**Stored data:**
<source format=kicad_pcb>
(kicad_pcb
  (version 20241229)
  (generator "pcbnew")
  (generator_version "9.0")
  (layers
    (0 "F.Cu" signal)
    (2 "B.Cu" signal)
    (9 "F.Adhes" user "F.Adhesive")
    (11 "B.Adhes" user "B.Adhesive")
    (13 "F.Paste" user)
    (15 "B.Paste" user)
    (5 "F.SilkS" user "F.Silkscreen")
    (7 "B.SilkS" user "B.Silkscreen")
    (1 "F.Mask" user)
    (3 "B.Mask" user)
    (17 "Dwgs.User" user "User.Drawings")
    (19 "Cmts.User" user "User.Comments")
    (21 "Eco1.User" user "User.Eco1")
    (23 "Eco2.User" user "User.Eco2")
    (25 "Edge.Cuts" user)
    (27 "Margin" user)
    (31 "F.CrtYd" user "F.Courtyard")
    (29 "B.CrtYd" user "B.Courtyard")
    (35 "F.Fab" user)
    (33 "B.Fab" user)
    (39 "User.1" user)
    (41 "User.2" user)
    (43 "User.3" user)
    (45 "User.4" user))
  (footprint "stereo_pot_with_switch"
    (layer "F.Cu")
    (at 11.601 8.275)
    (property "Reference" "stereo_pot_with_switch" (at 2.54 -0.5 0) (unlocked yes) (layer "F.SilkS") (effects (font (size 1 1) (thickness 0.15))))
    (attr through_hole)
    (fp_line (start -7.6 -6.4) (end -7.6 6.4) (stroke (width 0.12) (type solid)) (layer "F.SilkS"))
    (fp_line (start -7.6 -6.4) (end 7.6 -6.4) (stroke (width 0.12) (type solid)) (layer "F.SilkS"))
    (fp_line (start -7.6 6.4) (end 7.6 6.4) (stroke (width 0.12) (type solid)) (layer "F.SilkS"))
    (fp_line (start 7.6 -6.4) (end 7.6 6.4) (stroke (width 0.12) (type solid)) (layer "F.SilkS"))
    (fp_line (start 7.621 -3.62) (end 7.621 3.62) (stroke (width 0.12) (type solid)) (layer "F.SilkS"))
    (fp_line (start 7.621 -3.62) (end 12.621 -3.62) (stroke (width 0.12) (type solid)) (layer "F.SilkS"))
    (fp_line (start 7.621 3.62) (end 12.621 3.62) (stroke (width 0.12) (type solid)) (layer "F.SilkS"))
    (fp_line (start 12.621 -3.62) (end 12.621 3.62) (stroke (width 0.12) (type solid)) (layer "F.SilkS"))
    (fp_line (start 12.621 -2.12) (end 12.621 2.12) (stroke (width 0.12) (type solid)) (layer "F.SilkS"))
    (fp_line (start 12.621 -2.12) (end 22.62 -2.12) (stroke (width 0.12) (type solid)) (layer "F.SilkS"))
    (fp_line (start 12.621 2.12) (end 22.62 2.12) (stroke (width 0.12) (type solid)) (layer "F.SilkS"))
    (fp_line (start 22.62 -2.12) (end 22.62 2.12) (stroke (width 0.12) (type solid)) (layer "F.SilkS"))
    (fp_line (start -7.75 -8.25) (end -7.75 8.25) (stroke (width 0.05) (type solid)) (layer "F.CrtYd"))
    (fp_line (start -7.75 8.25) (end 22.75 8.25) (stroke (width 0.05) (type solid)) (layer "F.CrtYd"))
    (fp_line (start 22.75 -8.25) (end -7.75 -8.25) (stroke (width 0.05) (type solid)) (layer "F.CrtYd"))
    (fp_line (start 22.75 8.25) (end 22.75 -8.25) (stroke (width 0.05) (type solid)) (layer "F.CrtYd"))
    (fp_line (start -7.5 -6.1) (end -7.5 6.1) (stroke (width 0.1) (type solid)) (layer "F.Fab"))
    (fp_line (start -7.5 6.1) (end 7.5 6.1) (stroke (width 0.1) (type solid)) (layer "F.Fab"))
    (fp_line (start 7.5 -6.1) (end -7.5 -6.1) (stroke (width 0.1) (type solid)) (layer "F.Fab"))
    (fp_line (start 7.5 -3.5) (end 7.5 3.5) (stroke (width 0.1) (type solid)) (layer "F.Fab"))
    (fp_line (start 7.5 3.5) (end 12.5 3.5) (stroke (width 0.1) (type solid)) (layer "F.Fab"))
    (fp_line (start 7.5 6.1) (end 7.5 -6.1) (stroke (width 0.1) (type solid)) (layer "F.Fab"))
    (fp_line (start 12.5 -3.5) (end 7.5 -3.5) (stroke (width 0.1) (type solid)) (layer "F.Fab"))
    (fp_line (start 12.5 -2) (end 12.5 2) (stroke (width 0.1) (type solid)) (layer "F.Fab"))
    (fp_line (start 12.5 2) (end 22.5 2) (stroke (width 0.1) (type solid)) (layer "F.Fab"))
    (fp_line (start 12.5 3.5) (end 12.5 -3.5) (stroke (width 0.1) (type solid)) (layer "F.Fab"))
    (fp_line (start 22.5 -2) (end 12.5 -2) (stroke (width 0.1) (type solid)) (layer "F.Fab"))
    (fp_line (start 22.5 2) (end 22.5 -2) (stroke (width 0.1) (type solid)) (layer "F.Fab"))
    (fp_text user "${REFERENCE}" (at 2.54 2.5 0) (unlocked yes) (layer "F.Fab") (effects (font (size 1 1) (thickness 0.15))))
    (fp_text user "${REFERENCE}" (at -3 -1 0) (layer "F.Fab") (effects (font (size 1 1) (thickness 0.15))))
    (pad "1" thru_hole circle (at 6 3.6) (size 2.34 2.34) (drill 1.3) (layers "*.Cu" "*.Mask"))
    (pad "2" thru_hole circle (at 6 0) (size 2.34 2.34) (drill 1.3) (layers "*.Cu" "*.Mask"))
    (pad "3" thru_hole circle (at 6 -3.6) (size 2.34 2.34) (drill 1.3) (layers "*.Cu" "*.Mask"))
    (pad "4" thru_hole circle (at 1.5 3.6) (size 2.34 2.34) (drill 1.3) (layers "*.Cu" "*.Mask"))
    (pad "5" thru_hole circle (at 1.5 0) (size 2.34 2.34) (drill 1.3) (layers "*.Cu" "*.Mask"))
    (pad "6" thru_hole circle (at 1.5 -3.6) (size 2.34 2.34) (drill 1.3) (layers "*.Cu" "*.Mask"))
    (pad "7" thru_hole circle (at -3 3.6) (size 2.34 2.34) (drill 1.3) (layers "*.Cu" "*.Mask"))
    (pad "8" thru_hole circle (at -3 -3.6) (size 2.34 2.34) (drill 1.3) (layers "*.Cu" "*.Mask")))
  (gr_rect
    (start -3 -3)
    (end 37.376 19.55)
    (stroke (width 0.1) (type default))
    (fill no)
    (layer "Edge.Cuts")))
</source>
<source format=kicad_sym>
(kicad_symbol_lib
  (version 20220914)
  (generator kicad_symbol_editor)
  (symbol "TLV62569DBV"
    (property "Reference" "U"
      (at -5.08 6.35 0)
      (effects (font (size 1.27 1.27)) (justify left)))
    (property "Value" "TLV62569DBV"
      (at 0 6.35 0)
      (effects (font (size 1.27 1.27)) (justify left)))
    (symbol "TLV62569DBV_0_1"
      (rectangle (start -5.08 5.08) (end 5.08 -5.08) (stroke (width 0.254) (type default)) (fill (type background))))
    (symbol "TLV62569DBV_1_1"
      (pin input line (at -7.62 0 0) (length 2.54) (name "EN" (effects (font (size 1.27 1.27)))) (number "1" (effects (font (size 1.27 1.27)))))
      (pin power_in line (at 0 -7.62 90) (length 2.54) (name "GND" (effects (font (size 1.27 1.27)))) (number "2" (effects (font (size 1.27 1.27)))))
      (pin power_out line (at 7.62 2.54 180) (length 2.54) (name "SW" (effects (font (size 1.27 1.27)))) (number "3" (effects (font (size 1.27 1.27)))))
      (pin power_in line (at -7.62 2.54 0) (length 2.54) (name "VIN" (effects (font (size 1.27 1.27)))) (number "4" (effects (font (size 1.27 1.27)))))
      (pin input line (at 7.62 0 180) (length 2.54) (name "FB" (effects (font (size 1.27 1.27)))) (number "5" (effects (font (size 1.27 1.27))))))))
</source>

**TRY IT:** Display each line of the data where "Courtyard" occurs.

**YOUR SOLUTION:**
    (31 "F.CrtYd" user "F.Courtyard")
    (29 "B.CrtYd" user "B.Courtyard")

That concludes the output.